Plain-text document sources
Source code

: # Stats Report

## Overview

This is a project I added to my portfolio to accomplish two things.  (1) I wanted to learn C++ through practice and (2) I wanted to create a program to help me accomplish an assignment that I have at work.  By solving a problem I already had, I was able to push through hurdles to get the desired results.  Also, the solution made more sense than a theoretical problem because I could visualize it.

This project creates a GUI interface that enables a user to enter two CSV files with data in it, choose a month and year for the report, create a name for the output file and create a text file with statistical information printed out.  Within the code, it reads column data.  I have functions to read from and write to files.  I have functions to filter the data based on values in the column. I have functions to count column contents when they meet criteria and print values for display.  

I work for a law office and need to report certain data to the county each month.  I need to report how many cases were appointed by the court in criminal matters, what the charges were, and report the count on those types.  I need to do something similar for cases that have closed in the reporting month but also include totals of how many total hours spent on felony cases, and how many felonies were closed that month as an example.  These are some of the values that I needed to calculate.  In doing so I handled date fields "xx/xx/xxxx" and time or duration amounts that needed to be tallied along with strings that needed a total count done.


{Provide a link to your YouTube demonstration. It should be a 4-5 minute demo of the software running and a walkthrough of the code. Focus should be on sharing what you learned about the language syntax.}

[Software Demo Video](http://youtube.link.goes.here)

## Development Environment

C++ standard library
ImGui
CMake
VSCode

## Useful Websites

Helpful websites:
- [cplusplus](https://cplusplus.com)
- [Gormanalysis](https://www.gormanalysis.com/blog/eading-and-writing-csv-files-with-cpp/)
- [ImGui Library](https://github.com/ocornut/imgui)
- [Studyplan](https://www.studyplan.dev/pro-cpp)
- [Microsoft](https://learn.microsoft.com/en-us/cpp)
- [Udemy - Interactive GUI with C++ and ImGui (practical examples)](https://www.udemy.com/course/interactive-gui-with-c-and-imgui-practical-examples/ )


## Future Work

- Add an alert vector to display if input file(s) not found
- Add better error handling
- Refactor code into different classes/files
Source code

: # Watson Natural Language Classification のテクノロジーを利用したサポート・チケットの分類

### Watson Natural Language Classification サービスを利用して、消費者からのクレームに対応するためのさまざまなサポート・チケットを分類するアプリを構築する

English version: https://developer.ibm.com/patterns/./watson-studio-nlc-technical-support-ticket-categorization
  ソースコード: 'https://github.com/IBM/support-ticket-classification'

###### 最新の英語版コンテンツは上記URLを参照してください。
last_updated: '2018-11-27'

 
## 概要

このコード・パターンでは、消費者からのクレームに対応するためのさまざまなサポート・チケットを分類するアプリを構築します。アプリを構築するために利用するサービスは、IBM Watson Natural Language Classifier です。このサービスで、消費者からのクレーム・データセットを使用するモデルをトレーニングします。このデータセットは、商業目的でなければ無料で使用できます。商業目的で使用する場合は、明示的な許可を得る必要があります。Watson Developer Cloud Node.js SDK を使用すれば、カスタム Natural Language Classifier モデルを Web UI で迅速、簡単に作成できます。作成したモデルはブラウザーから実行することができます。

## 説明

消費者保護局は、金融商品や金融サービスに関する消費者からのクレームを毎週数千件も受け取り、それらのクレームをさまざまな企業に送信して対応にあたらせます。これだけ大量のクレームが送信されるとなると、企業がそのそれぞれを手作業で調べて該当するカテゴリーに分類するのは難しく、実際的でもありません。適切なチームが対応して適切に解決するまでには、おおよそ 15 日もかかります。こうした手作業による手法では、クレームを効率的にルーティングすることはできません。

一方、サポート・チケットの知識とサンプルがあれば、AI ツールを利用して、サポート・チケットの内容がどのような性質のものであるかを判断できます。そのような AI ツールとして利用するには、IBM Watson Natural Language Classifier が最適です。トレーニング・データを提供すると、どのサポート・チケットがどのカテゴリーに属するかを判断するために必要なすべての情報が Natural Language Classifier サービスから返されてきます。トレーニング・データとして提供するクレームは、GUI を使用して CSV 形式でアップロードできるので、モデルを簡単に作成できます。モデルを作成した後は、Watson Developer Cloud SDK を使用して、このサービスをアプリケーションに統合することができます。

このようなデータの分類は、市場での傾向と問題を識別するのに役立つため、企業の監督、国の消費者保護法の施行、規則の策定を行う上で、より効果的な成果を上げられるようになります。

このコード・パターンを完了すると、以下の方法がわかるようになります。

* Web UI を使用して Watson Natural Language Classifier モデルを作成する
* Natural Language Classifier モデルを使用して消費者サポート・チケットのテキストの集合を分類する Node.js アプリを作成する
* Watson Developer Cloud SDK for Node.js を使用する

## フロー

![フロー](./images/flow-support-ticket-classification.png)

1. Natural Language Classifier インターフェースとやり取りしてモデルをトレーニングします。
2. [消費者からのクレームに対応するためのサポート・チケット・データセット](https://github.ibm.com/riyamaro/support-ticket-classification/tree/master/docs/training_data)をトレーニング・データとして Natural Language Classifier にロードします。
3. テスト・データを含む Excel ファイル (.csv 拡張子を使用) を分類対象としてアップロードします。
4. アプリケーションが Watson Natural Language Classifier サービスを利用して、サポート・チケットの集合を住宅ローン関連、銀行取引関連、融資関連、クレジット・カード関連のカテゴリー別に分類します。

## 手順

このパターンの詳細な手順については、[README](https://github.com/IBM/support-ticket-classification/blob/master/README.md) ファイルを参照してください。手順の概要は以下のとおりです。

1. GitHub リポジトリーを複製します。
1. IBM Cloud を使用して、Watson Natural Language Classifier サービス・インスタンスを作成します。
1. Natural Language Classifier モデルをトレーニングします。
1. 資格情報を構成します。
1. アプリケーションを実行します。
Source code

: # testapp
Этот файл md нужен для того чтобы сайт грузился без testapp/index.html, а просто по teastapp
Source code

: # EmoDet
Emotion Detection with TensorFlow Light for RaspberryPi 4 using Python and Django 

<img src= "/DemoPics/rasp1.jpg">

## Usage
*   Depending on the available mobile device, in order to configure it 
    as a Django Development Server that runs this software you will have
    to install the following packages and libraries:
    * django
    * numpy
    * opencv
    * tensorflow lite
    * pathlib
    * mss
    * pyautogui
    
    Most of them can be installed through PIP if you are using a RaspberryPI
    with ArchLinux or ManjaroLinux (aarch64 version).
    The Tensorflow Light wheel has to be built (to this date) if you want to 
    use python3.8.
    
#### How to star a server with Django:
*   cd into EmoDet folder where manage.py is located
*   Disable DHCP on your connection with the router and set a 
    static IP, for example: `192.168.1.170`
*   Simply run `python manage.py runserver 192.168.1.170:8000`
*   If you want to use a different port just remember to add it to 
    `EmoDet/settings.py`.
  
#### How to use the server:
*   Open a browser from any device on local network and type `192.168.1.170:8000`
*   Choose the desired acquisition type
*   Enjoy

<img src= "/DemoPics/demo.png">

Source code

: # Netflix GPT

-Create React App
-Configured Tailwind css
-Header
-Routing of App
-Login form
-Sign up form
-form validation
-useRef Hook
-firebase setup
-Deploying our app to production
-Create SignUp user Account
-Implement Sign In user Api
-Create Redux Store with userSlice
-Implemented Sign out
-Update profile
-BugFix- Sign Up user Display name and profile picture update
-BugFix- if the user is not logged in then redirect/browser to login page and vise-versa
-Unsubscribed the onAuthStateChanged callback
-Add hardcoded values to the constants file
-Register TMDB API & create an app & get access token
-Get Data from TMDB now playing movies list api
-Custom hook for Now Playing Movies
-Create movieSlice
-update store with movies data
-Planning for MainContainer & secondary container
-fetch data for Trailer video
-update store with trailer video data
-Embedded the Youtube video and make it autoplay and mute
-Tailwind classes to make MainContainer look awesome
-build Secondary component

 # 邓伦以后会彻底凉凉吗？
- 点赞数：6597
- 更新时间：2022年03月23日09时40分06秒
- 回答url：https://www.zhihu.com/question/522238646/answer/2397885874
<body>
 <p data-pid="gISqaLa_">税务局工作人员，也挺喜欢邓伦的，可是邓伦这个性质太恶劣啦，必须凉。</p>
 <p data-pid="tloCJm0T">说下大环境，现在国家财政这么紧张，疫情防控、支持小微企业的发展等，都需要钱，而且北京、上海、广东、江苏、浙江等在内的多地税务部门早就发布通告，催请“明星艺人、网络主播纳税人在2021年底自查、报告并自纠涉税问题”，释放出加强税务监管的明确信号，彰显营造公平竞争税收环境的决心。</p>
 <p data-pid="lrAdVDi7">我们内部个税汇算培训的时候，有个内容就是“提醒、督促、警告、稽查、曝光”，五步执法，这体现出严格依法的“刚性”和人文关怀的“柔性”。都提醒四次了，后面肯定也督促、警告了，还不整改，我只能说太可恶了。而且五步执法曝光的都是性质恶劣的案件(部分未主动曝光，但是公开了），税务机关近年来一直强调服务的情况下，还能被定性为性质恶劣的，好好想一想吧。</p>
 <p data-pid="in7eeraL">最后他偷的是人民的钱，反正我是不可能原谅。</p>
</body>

* * *

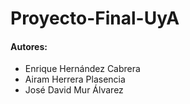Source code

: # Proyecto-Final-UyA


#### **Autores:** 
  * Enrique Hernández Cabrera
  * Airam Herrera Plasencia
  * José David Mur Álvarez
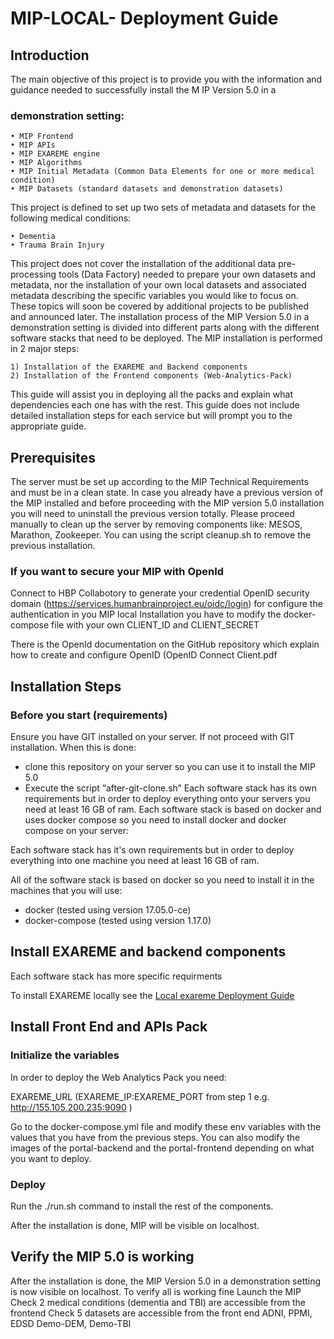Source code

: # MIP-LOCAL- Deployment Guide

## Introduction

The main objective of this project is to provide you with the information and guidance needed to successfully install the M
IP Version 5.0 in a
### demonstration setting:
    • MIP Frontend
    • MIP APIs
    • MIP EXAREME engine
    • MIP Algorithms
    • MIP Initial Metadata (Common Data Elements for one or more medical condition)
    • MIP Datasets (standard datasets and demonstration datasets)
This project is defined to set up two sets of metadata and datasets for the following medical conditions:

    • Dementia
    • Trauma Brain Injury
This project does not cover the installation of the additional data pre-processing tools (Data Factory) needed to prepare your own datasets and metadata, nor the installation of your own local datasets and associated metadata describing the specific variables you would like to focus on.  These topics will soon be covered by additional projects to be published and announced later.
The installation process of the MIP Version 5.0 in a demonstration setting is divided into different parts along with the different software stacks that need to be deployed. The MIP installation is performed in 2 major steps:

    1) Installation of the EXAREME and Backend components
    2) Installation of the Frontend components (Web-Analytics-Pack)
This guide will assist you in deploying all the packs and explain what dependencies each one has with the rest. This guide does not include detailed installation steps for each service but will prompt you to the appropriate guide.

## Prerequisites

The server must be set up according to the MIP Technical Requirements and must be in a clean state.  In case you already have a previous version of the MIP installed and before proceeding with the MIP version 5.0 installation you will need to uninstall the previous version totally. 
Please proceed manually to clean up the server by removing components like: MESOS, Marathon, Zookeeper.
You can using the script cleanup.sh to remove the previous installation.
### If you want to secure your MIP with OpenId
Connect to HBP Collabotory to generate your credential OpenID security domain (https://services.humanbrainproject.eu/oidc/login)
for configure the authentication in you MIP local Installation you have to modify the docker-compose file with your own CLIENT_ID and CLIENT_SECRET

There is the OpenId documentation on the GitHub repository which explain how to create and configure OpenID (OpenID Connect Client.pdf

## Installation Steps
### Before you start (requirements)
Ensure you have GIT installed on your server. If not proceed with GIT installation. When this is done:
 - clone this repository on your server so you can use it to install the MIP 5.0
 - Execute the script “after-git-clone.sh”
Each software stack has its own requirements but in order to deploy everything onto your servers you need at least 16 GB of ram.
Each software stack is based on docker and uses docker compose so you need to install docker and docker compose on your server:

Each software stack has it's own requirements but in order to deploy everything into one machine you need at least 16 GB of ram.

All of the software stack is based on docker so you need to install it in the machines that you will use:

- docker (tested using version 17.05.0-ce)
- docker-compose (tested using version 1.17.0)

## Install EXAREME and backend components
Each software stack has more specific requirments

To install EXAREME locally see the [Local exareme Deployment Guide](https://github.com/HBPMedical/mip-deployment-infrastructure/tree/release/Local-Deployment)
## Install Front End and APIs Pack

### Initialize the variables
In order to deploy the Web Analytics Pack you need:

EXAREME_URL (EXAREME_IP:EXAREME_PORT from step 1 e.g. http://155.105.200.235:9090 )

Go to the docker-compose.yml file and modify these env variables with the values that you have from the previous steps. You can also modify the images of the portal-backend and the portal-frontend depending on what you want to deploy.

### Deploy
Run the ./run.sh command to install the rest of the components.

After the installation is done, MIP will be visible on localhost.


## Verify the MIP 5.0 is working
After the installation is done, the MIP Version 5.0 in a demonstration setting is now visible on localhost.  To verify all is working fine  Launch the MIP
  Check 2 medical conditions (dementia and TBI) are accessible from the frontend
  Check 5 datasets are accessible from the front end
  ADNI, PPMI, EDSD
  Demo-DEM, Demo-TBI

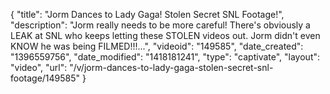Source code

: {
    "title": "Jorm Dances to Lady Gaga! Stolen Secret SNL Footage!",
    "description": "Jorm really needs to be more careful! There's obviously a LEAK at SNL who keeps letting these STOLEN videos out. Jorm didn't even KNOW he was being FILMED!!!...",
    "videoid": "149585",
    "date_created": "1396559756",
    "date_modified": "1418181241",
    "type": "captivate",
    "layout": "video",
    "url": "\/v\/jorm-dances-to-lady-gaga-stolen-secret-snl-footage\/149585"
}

- [Directions for this task]: Your answer must consist solely of the lines above between the line holding "Go to the docker-compose.yml" and the line holding "Run the ./run.sh", inclusive, copied exactly.

- [Solution]:
Go to the docker-compose.yml file and modify these env variables with the values that you have from the previous steps. You can also modify the images of the portal-backend and the portal-frontend depending on what you want to deploy.

### Deploy
Run the ./run.sh command to install the rest of the components.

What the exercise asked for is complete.